Dove metti la virgola nella frase “Se l’uomo fosse sicuro del valore che ha la donna andrebbe a quattro zampe alla sua ricerca”? La frase, a cui in questa forma non è possibile attribuire un senso, è di Julio Cortàzar, scrittore argentino naturalizzato francese. Ed è senza virgola apposta. Sta al lettore scegliere dove metterla. Ma, una volta deciso dove inserirla, si ottiene un senso che è l’esatto opposto di quello che si ottiene spostandola. Vediamo.
Dove metti la virgola?
Per sapere dove metti la virgola, basta leggere la frase ad alta voce. La virgola cade nel punto esatto in cui fai pausa. Così la frase prende uno dei due possibili sensi:
- Se la frase diventa “Se l’uomo fosse sicuro del valore che ha, la donna andrebbe a quattro zampe alla sua ricerca” (con la virgola dopo il verbo ha), il senso è chiaramente maschilista. E’ l’uomo che è sopra la donna e la donna dovrebbe mettersi a quattro zampe per andare alla ricerca dell’uomo.
- Viceversa, se diventa “Se l’uomo fosse sicuro del valore che ha la donna, andrebbe a quattro zampe alla sua ricerca” (con la virgola dopo il sostantivo donna), il senso è chiaramente femminista. E’ la donna che è sopra all’uomo e l’uomo dovrebbe mettersi a quattro zampe per andare alla ricerca della donna.
Senza conoscere questo efficace giochetto linguistico, il punto cui viene collocata la virgola spiega la visione che una persona ha del mondo. Accade perché anche la parola è il prodotto di un processo inconscio, attraverso cui emergono
- cultura,
- emozioni
- ed esperienze
che strutturano i valori.
L’inconscio cognitivo
La parola, dunque, che sia scritta o parlata, richiama alla responsabilità del suo uso. Perché la parola è energia e, con la stessa facilità, può esaltare o far sprofondare nel baratro della solitudine le persone che la ascoltano. Per questo occorre aver consapevolezza della sua forza e del suo potere.

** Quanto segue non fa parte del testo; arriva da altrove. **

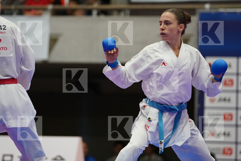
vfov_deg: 5.5
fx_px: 1687
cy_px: 80
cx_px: 120
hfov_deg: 8.2
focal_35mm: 252
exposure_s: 1/1000
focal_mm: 168
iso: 3200
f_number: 2.8
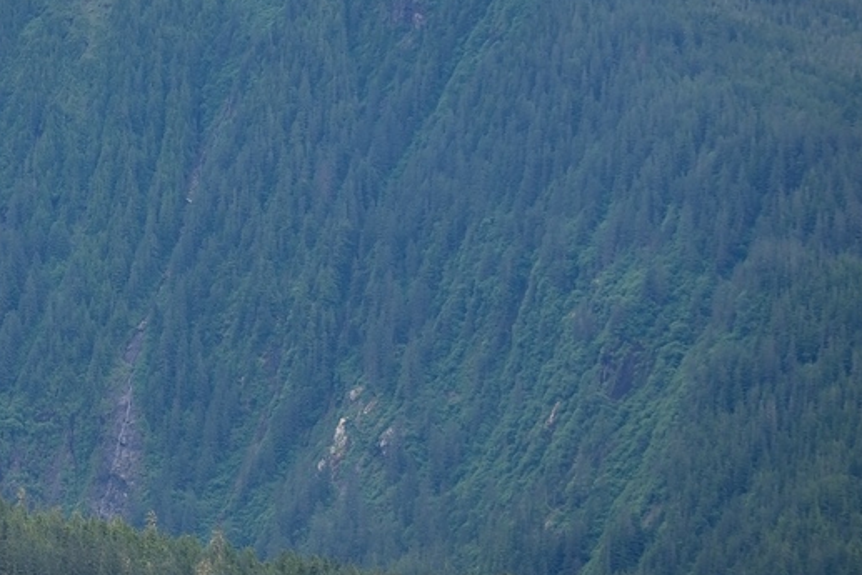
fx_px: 5101
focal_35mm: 213
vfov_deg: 6.4
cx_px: -78
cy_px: 102
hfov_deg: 9.6
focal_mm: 86
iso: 100
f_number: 6.3
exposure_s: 1/200
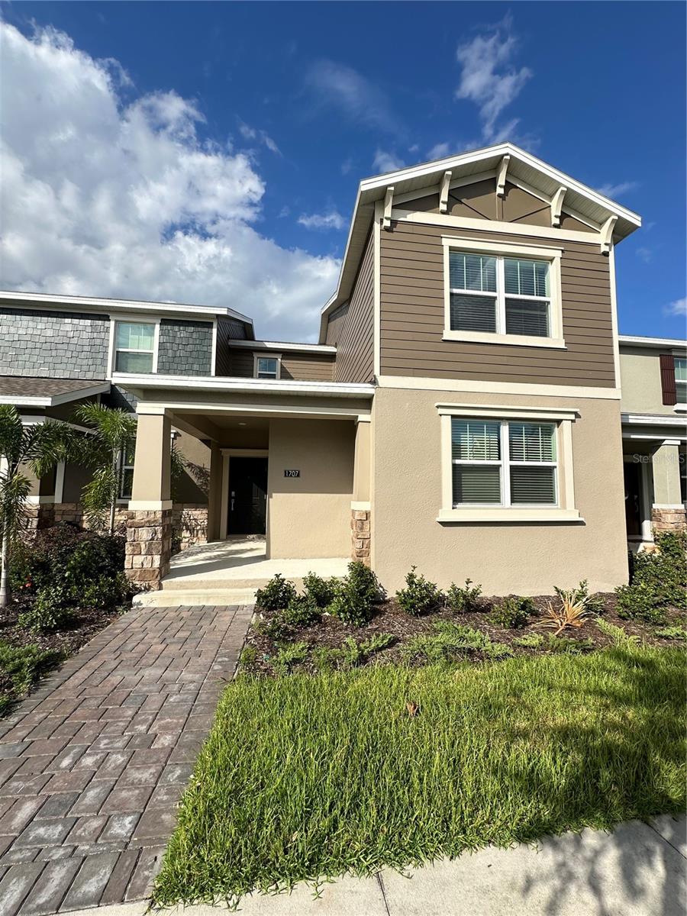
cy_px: 458
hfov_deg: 85.7
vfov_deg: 102.1
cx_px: 344
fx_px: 370
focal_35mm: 14
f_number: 2.2
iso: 40
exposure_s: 1/2053
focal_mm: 2.22
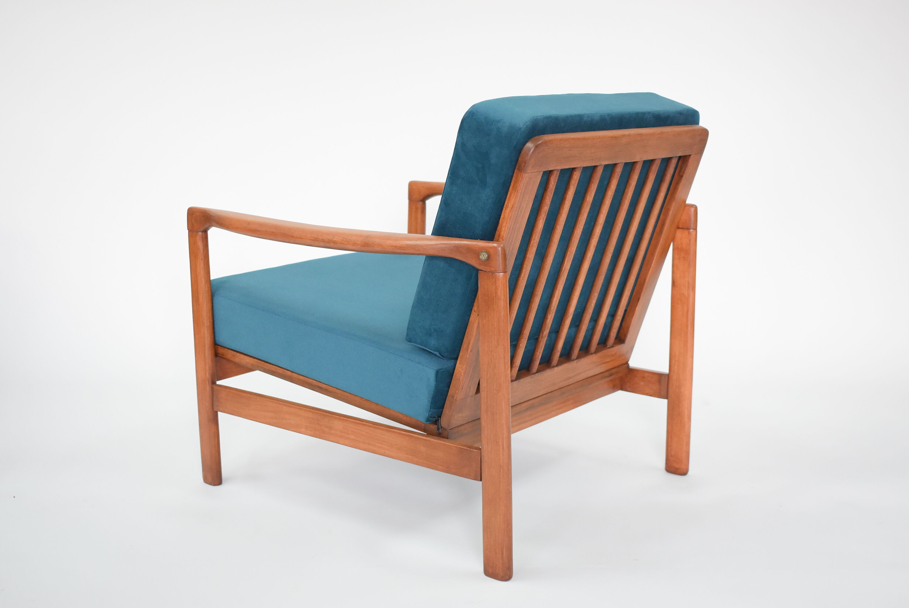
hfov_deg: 43.6
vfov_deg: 29.9
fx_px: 1137
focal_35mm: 45
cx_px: 454
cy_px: 304
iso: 2000
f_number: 4.2
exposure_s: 1/60
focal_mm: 30
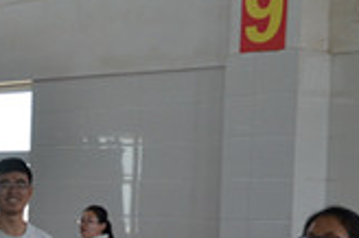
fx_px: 1363
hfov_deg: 14.2
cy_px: 312
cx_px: -144
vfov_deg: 9.8
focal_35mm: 137
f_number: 4
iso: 800
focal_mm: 25
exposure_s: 1/400
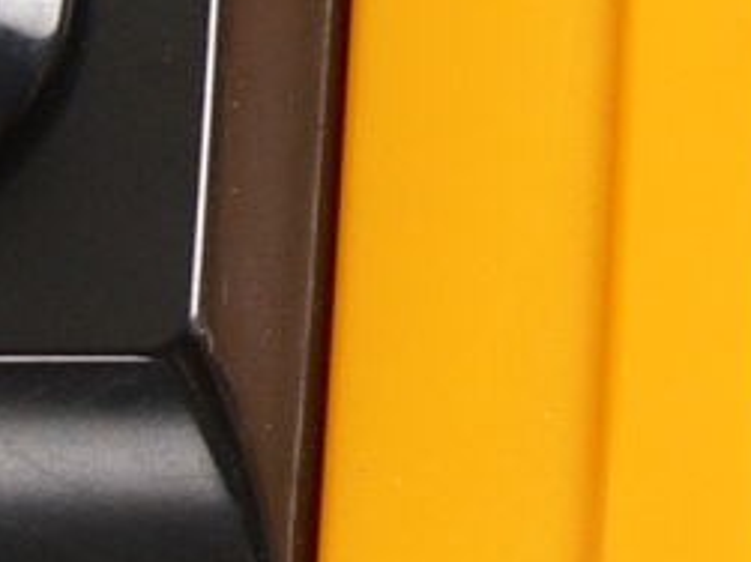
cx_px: 1765
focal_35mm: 345
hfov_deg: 5.6
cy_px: -126
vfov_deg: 4.3
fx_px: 7481
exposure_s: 1/80
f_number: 6.3
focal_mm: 50
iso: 1000
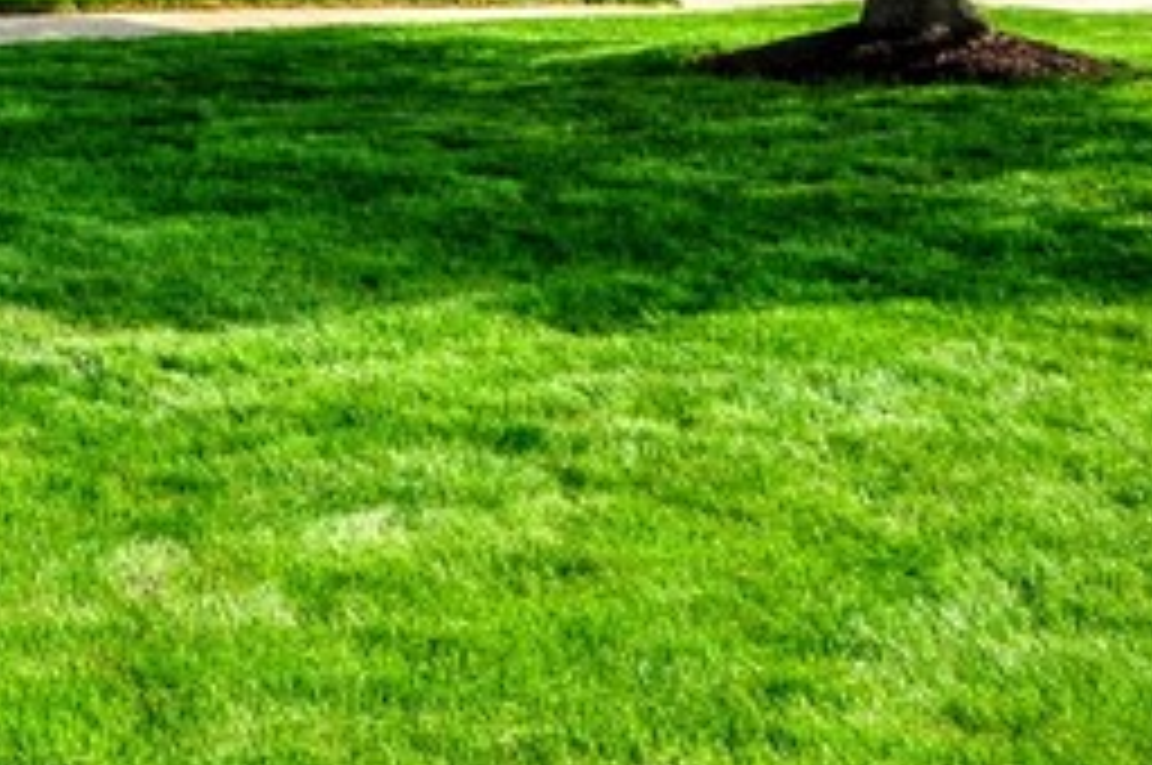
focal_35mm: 70
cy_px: -472
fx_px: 2241
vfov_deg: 17.0
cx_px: -994
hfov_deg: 19.8
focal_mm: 11
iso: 320
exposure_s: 1/320
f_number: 8
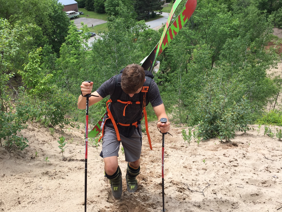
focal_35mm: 33
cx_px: 131
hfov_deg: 55.3
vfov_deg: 42.9
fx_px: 269
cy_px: 98
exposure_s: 1/807
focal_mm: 4.15
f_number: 2.2
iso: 32
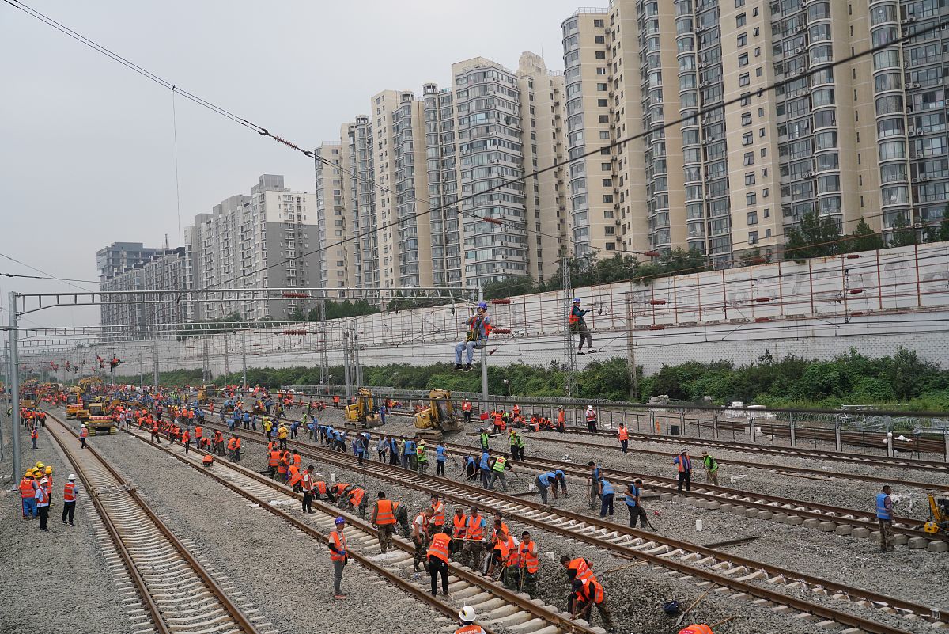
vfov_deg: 38.9
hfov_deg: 55.8
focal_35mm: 34
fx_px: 897
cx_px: 474
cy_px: 317
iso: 1250
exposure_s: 1/8000
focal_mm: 34
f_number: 4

E’ questo il processo, teorizzato nel 1987 dallo psicologo cognitivista Kihlstrom, con cui, attraverso la parola vengono richiamate informazioni, che hanno origine dall’autobiografia, depositate nell’inconscio cognitivo che la mente cosciente può riutilizzare. Senza, tuttavia, che a chi pronuncia quella parola sia chiaro perché e, soprattutto, come quelle informazioni siano state processate in quel dato modo.
La parola: processo o risultato?
Un esempio chiarirà il concetto. Se dico, scrivo o uso una parola invece di un’altra, la mia mente riporta a galla informazioni di cui vedo il risultato, senza indagare sul processo, sul com’è che questo accade. In altre parole, è come osservare una mela e riportare la sua rappresentazione al livello della coscienza, senza che sia necessario chiedersi che giri abbia fatto la mente per recuperare quell’immagine. Cioè, quell’immagine, quella forma deve essere necessariamente già nota alla mente cosciente perché possa essere richiamata alla memoria, indipendentemente dal fatto che a me sia chiaro il processo (che resta incosciente) attraverso cui quel ricordo riaffiora”.
Una visione meno selvaggia e impervia delle buie e segrete stanze dell’inconscio dinamico (o freudiano) in cui ricordi ed emozioni rimosse fanno il lavoro sporco per conto della mente.
Una cosa sembra, dunque, mettere d’accordo la psicologia, a tutte le latitudini, e le neuroscienze: l’idea che la nostra vita si svolga sotto i raggi del sole della coscienza è solo una pia illusione. E le parole sono un momento di quella vita silente che richiamano gli esperti del campo verbale all’esercizio di consapevolezza e ad un responsabile uso di un mezzo così potente.